[SYDNEY] Australian banking heavyweight Westpac posted a three percent rise in interim net profit Monday despite a volatile environment at a time of regulatory changes and bad debt fears.
Westpac's A$3.70 billion (S$3.78 billion) result in the six months to March 31 kicked off a week of half-yearly reporting from the nation's top lenders, which all face similar concerns.
It comes as slumping commodity prices squeeze Australia's resources companies, causing worries for banks that have lent them billions of dollars.
The banks are also juggling new rules by the Australian Prudential Regulation Authority that demand they hold more reserves as a buffer against mortgages - part of a global effort after the 2008-9 financial crisis.
Westpac's cash profit, the industry's preferred measure which strips out volatile items, was A$3.90 billion, slightly below expectations.
Chief executive Brian Hartzer said the result was sound, given the environment.
"Westpac remains well-placed to respond to this challenging environment," he said.
"We have strengthened our balance sheet and made good progress implementing our strategy to build one of the world's great service companies by investing in growth, service, and productivity initiatives."
In response to the regulatory changes, the bank raised around A$6.0 billion in equity over calendar 2015 which Mr Hartzer said had "materially strengthened the group's capital base", but impacted earnings per share.

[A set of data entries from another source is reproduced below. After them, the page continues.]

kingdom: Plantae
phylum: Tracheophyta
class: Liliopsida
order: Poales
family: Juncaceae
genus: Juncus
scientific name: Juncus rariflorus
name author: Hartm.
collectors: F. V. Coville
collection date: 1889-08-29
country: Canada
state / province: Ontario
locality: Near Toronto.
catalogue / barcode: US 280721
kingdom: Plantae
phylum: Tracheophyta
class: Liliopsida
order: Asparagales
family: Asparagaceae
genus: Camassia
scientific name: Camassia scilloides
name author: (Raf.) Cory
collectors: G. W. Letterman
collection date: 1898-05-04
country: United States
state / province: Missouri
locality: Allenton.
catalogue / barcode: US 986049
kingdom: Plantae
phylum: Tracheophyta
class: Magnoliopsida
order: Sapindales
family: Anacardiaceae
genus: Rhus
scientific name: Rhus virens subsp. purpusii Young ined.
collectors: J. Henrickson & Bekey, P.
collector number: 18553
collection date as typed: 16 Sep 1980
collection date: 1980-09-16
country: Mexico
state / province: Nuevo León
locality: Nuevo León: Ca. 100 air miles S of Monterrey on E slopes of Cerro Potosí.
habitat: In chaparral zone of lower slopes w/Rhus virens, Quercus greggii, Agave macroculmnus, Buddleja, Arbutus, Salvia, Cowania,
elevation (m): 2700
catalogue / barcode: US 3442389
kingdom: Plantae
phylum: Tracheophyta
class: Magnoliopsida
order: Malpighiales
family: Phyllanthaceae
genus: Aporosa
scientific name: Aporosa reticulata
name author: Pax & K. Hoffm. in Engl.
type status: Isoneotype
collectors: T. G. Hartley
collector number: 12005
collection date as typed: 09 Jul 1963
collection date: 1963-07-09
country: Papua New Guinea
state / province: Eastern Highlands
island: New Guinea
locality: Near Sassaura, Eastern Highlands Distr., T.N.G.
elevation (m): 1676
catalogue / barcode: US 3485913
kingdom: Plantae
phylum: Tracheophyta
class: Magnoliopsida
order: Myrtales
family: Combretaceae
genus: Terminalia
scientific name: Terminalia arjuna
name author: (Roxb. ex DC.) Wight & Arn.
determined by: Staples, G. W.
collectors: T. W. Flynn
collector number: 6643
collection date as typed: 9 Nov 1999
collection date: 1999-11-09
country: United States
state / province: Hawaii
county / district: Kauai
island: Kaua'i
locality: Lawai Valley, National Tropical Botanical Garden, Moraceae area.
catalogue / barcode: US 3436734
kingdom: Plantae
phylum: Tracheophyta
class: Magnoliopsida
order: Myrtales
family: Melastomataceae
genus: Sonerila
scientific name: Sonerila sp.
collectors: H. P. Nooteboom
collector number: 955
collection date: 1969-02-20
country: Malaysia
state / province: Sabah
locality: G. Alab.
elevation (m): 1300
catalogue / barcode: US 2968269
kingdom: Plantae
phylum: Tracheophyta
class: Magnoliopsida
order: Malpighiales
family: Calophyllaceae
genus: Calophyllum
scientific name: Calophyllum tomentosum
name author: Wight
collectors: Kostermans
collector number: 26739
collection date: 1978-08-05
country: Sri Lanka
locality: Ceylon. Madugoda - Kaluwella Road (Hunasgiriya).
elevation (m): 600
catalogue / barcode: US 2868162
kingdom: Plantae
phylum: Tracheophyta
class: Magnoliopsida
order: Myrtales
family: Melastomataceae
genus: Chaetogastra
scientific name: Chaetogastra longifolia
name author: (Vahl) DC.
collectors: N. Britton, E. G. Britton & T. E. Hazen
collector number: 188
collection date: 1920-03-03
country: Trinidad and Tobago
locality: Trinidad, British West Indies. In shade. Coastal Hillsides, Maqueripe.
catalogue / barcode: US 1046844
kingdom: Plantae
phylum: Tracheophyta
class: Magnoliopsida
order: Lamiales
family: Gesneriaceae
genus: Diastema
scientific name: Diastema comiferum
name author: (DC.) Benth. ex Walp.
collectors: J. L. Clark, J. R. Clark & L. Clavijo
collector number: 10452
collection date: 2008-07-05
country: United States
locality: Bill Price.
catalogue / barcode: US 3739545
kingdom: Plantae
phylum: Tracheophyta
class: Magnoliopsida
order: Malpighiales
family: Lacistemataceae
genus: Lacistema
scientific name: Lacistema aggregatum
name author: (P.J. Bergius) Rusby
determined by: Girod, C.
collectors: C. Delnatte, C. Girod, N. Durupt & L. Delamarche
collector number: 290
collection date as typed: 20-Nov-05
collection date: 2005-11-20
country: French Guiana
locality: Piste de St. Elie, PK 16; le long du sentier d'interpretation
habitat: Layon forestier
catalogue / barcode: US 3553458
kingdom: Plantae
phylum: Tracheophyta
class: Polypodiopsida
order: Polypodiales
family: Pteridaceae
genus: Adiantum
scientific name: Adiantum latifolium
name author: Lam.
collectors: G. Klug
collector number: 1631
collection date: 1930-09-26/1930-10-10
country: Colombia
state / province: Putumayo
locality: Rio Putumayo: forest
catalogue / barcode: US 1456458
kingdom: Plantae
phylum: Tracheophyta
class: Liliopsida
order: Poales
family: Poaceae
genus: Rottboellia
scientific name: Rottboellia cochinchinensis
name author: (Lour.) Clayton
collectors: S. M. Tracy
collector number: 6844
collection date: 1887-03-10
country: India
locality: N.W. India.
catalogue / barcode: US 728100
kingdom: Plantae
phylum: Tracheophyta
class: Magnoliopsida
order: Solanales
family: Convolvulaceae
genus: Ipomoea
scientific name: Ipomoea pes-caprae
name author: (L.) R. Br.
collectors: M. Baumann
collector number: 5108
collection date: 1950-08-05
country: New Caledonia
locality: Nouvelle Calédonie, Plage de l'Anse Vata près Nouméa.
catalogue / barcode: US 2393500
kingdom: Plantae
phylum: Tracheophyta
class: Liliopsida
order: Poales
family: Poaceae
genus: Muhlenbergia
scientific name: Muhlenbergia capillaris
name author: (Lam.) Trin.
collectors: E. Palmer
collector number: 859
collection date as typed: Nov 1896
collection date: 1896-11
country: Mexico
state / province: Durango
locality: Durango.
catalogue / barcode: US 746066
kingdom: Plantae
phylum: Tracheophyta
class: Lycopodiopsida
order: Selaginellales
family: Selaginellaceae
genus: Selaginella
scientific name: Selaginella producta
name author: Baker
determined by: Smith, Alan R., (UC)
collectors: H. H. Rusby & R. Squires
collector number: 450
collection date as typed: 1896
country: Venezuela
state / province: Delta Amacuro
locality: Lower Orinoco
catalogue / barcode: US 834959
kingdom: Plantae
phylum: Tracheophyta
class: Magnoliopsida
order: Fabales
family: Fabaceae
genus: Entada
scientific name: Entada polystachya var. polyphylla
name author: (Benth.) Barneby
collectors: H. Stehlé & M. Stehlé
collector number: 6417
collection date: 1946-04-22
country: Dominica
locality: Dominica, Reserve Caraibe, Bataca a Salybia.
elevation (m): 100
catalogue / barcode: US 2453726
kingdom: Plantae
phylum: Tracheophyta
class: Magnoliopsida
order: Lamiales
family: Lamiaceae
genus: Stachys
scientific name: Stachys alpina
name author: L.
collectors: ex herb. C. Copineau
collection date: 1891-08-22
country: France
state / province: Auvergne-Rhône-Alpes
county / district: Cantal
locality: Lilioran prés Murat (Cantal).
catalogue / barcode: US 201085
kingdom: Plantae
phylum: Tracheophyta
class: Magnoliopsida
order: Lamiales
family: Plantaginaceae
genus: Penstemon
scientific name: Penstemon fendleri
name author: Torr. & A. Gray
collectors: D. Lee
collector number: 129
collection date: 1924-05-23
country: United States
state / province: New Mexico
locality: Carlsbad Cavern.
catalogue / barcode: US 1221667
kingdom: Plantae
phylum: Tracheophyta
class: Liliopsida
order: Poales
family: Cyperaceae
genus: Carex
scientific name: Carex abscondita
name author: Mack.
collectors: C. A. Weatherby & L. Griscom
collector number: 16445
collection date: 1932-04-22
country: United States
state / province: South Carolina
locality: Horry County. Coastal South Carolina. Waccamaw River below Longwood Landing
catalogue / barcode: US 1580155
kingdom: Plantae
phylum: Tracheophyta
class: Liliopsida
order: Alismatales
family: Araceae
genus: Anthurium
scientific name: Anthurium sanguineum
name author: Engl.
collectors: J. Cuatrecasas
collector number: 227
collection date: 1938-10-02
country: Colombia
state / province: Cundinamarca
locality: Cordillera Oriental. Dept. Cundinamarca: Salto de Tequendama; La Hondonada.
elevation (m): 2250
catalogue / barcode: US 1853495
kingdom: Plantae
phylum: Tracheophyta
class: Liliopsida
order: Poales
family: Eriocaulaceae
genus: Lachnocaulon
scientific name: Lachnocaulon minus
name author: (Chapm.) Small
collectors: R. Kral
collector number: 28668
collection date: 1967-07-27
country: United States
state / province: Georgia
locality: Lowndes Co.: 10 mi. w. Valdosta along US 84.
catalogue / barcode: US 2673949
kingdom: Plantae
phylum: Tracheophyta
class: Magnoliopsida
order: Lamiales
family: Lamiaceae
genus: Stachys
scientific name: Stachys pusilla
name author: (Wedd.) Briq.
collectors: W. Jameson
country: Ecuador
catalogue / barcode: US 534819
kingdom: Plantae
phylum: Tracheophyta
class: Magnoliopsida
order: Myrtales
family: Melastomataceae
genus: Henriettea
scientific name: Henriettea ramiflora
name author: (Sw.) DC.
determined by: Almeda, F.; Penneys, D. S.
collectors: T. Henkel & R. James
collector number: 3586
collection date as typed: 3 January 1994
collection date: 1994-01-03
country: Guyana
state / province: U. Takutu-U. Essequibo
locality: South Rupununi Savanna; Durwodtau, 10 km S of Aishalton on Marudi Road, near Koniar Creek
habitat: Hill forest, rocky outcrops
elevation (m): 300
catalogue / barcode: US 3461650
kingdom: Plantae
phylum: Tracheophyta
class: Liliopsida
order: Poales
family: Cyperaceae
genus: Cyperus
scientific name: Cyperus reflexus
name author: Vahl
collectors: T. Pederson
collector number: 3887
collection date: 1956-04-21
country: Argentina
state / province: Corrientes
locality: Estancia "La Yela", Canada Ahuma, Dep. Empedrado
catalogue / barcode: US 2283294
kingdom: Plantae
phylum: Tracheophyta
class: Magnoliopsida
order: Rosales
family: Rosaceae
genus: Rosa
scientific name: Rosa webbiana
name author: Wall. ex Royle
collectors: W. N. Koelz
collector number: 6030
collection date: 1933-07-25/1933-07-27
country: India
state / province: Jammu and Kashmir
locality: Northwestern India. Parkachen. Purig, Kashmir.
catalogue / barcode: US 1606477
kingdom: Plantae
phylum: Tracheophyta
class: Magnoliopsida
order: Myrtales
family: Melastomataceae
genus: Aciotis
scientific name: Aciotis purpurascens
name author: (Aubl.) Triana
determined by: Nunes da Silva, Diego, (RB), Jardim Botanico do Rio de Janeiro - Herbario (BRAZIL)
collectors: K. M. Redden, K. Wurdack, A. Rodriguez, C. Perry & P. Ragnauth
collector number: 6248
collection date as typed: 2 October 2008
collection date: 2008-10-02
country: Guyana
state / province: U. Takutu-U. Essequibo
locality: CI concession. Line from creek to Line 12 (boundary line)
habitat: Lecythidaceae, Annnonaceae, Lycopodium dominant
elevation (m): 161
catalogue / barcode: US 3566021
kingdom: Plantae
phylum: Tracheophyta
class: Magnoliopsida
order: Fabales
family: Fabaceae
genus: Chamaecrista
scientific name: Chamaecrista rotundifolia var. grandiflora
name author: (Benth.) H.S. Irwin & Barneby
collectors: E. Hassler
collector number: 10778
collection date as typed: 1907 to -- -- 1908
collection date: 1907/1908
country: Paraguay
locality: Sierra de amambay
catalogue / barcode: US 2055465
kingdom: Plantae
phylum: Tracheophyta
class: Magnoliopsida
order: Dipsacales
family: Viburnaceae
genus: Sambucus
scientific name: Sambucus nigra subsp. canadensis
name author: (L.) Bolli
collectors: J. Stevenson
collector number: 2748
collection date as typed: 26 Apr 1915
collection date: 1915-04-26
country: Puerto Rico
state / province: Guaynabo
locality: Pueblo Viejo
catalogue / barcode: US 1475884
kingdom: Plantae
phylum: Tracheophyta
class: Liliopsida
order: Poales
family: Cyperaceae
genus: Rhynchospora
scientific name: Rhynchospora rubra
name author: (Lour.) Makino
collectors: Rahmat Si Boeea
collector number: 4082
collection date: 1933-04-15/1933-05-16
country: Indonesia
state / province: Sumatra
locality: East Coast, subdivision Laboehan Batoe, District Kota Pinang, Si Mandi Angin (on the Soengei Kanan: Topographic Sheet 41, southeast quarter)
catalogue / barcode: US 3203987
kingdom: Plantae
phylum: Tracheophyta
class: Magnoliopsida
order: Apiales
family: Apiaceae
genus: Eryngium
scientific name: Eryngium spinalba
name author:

"Importantly, on most measures, overall asset quality remains sound, with the level of stressed assets little changed over the half," he added.
"There have been a few pockets of stress, mostly related to lower commodity prices, and an increase in provisions for a small number of larger exposures, which contributed to a rise in impairment charges."
Impairment expenses of A$667 million were noted for the first half, almost double last year's level.
Despite rising bank funding costs and tougher capital rules, Westpac managed to raise its dividend by one cent to 94 cents per share.
ANZ Bank reports its interim profit on Tuesday while National Australia Bank follows on Thursday.
The Commonwealth Bank, the country's biggest lender, follows a different cycle, and posted a modest two percent rise in first-half net profit to A$4.62 billion in February.